- Surveyed some of the intended patient population for information on homeless status, emergency room visitation, and health insurance needs.
- Provided health education; insurance enrollment; preventive care, testing for HIV/AIDS, hepatitis C, and sexually transmitted diseases; and follow-up referrals for patients at three mobile sites.
- Launched primary care services to supplement existing mental health services, substance use counseling, and health education services.
- Reduced barriers to care for patients requiring additional specialty care by completing referrals.
- Provided primary care, mental health, substance use, and health education services to 678 patients, including 249 new patients.
Although Care for the Homeless had some success, it was unable to meet a number of project goals. Care for the Homeless mobile health clinic sites only reached 62% of the total intended new patient population of 400. Of the three mobile clinic sites, one was discontinued because of low client usage and irregular follow-up appointment attendance by patients. Initially, the program aimed to enroll 50% of the new patient population in Medicaid. After the first year of the project, however, Care for the Homeless discovered that the majority of patients (71%) using the mobile clinics were already successfully enrolled in Medicaid.
The length of time required to receive New York State approval for the mobile health clinics to operate and provide primary care services delayed some of the project’s goals. Until this approval was obtained, the mobile health clinic could only provide screening and education outreach.
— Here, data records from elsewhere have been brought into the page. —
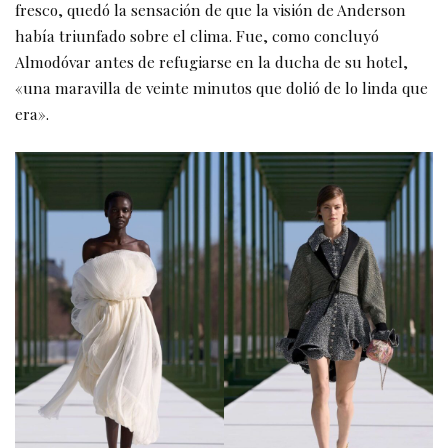
fresco, quedó la sensación de que la visión de Anderson
había triunfado sobre el clima. Fue, como concluyó
Almodóvar antes de refugiarse en la ducha de su hotel,
«una maravilla de veinte minutos que dolió de lo linda que
era».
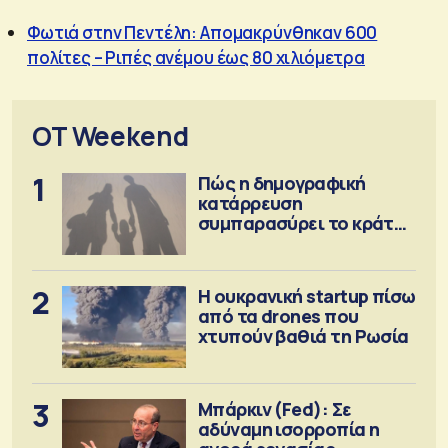
Φωτιά στην Πεντέλη: Απομακρύνθηκαν 600
πολίτες – Ριπές ανέμου έως 80 χιλιόμετρα
OT Weekend
1
Πώς η δημογραφική
κατάρρευση
συμπαρασύρει το κράτος
πρόνοιας
2
Η ουκρανική startup πίσω
από τα drones που
χτυπούν βαθιά τη Ρωσία
3
Μπάρκιν (Fed): Σε
αδύναμη ισορροπία η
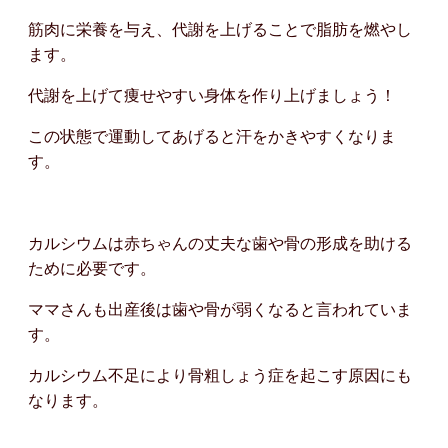
筋肉に栄養を与え、代謝を上げることで脂肪を燃やし
ます。
代謝を上げて痩せやすい身体を作り上げましょう！
この状態で運動してあげると汗をかきやすくなりま
す。
カルシウムは赤ちゃんの丈夫な歯や骨の形成を助ける
ために必要です。
ママさんも出産後は歯や骨が弱くなると言われていま
す。
カルシウム不足により骨粗しょう症を起こす原因にも
なります。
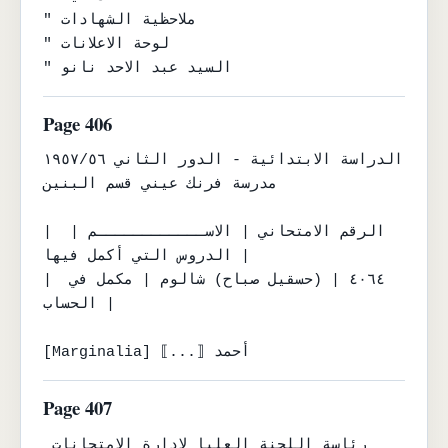
" ملاحظية الشهادات

" لوحة الاعلانات

" السيد عبد الاحد نانو
Page 406
الدراسة الابتدائية - الدور الثاني ١٩٥٧/٥٦

مدرسة فرنك عيني قسم البنين

| الرقم الامتحاني | الاســــــــــــم | 
الدروس التي أكمل فيها |

| ٤٠٦٤ | (حسقيل صباح) شالوم | مكمل في 
الحساب |

[Marginalia] ⟦...⟧ أحمد
Page 407
رئاسة اللجنة العليا لادارة الامتحانات 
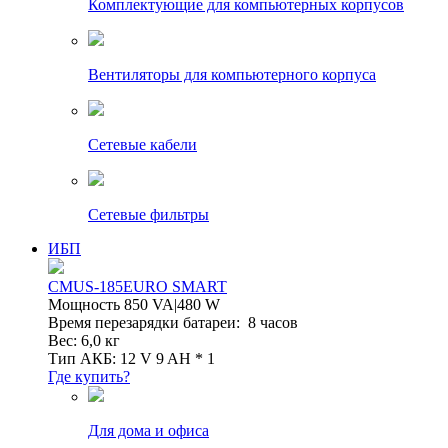
Комплектующие для компьютерных корпусов
Вентиляторы для компьютерного корпуса
Сетевые кабели
Сетевые фильтры
ИБП
CMUS-185EURO SMART
Мощность 850 VA|480 W
Время перезарядки батареи: 8 часов
Вес: 6,0 кг
Тип АКБ: 12 V 9 AH * 1
Где купить?
Для дома и офиса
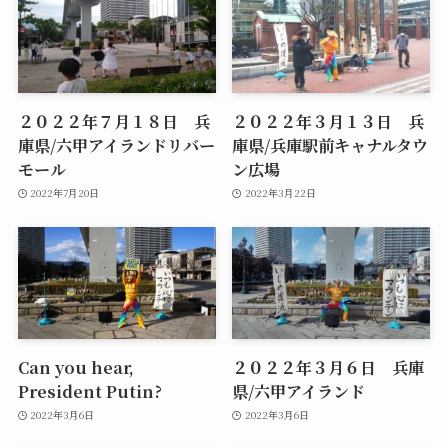
２０２２年７月１８日 兵
２０２２年３月１３日 兵
庫県/六甲アイランドリバー
庫県/兵庫駅前キャナルタウ
モール
ン広場
2022年7月20日
2022年3月22日
Can you hear,
２０２２年３月６日 兵庫
President Putin?
県/六甲アイランド
2022年3月6日
2022年3月6日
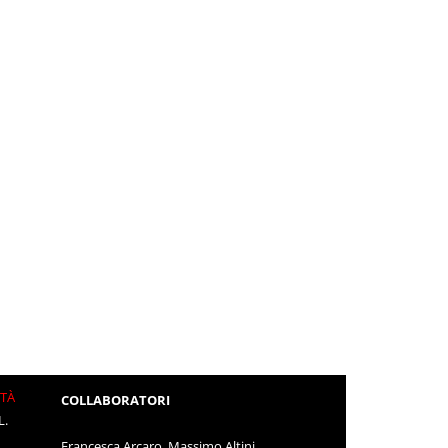
ITÀ
COLLABORATORI
L.
Francesca Arcaro, Massimo Altini,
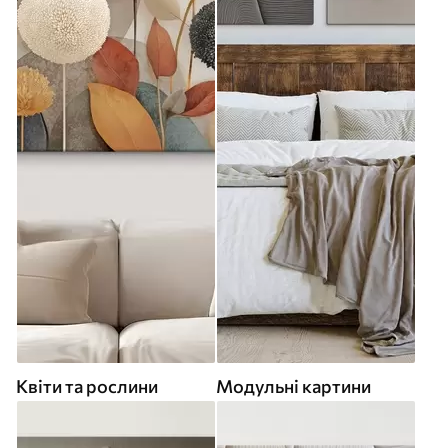
Квіти та рослини
Модульні картини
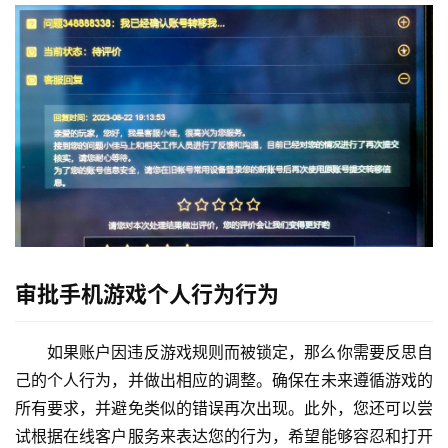
审批手机游戏个人行为行为
如果账户因违反游戏规则而被锁定，那么你需要反思自
己的个人行为，并做出相应的调整。确保在未来遵循游戏的
所有要求，并避免类似的错误再次出现。此外，您还可以尝
试根据在线客户服务来表达您的行为，希望能够容忍和打开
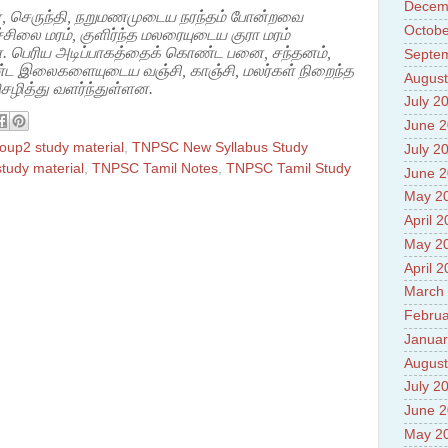
Decem
்னை, செருந்தி, நறுமணமுடைய நரந்தம் போன்றவை
Octobe
்சிலை மரம், குளிர்ந்த மலரையுடைய குரா மரம்
ன. பெரிய அடிப்பாகத்தைக் கொண்ட பனை, சந்தனம்,
Septe
ீண்ட இலைகளையுடைய வஞ்சி, காஞ்சி, மலர்கள் நிறைந்த
August
ெழித்து வளர்ந்துள்ளன.
July 2
June 
up2 study material
,
TNPSC New Syllabus Study
July 2
tudy material
,
TNPSC Tamil Notes
,
TNPSC Tamil Study
June 
May 2
April 
May 2
April 
March
Februa
Januar
August
July 2
June 
May 2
The actual delivery of primary care services started late and the planned four-day-a-week provision of services was not fully operational on the planned schedule. Care for the Homeless also had difficulties in securing reimbursement for primary care services as a federally qualified health center through the Health Resources & Services Administration, which impacted its fiscal resources for year one and slowed progress. Structural limitations of the mobile health vans made it challenging to provide confidential care, behavioral counseling, and case management, which had an unanticipated negative impact on the project’s goals.
Co-Funding and Additional Funds Leveraged: Approximately half of the funding necessary for the mobile health clinic’s first year of operations was received through private support and Medicaid revenue. Additional grant funding was provided by Direct Relief ($75,000), Insurance Industry Charitable Foundation ($50,000), JRM Construction Management ($25,000), and Broadway Cares/Equity Fights AIDS ($5,000 renewed annually).